- December 19, 2025
Loading
Commuter rail will make the same amount of noise and shake the ground just as well whether it stops in Central Park or passes it by. The City Commission just needs to decide whether it wants to pay the ticket price. In the meantime, let's not blame some commissioners for checking their pocketbooks and striving for a better deal.
In the face of some impassioned opposition, Commissioner Beth Dillaha has been cast in the role of comptroller for the city's rail spending, acting as an almost singular voice against the city throwing itself onto the SunRail tracks without asking for a better deal.
Blanket assumptions have transcended reason in lieu of favor curried with impassioned words. In the minds of some, "We need to seriously consider renegotiating" looks like "I want to kill commuter rail," and they'll keep repeating it until they believe it's true.
But commuter rail will not die. It's an idea whose time has come and in many ways, passed us by for more than a century, as we've rushed to embrace emerging technologies that have kept us apart.
In the late 1940s, America invented the expanse of novel suburbia that would redefine how we lived and traveled. Cars got us out of the city. Like a trapped dog in a tiny Brooklyn apartment who's then let out into the country, given free range, we ran, heading south and west, and we just kept running.
Where we found space, we expanded far and wide. Levittown in New York taught us a new way of living, with acres of identical homes exploding into the distance. And within sight there was nothing else to be found. No offices. No factories. No train stations. We could spread all those out because we could afford to drive between.

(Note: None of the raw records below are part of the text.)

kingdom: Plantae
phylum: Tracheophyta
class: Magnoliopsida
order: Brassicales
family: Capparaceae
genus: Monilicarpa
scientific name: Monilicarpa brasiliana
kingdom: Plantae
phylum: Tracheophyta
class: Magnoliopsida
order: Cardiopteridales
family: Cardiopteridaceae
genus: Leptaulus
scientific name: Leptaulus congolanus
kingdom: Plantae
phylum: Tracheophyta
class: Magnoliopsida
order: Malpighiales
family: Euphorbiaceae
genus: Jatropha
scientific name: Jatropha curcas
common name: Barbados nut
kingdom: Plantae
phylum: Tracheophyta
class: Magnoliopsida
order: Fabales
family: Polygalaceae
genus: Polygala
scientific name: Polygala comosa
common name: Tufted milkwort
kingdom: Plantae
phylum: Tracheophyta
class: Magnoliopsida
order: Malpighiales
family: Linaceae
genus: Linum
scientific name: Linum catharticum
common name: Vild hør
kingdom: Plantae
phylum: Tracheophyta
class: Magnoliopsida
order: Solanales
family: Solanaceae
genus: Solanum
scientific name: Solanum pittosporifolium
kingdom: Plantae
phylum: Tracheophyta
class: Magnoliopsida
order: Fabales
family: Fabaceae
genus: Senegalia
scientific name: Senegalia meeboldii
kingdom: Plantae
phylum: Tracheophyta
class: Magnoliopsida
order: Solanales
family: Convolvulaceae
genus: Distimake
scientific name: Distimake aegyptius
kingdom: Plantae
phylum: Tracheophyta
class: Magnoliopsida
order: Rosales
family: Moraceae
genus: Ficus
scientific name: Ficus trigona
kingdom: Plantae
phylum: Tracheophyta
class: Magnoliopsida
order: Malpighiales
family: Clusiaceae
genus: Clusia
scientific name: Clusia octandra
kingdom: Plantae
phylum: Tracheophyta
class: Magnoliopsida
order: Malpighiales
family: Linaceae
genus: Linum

But half a century later we're rapidly realizing our folly. We built permanent lifestyles based on an impermanent resource. In a little more than 10 years, from 1995 to 2005, gasoline prices shot up nearly 400 percent. Don't let the recent lull in prices fool you: Gasoline is going to get very expensive. So will cars.
For some, cars already are too expensive. Truck-based SUVs that dominated the market in the early 2000s have all but disappeared from the showroom floor, as consumers demand more fuel efficient vehicles. Hybrid vehicles have in the last decade gone from eccentric eco-fashion to mass acceptance. We want cheaper transportation, and we want it now. Commuter trains could be just the ticket.
But the irony of Winter Park's conundrum is the price itself. Last year, amid cries to negotiate a better deal, the Florida Legislature inked SunRail as the most expensive rail system per mile in the history of the country. Many in Winter Park continued to cheer, though there were fewer voices in the chorus.
Now Winter Park is asking Orange County to make it cheaper for the city to enter into a combined commuter rail funding agreement so that the city isn't double taxed in a few ways.
Some are saying that we don't need to renegotiate anything. "The people have already spoken on commuter rail," former Commissioner Karen Diebel said.
But with so much money on the line, a little extra haggling couldn't hurt. Just because the people said they want to ride the train doesn't mean they want to write a blank check for the ticket.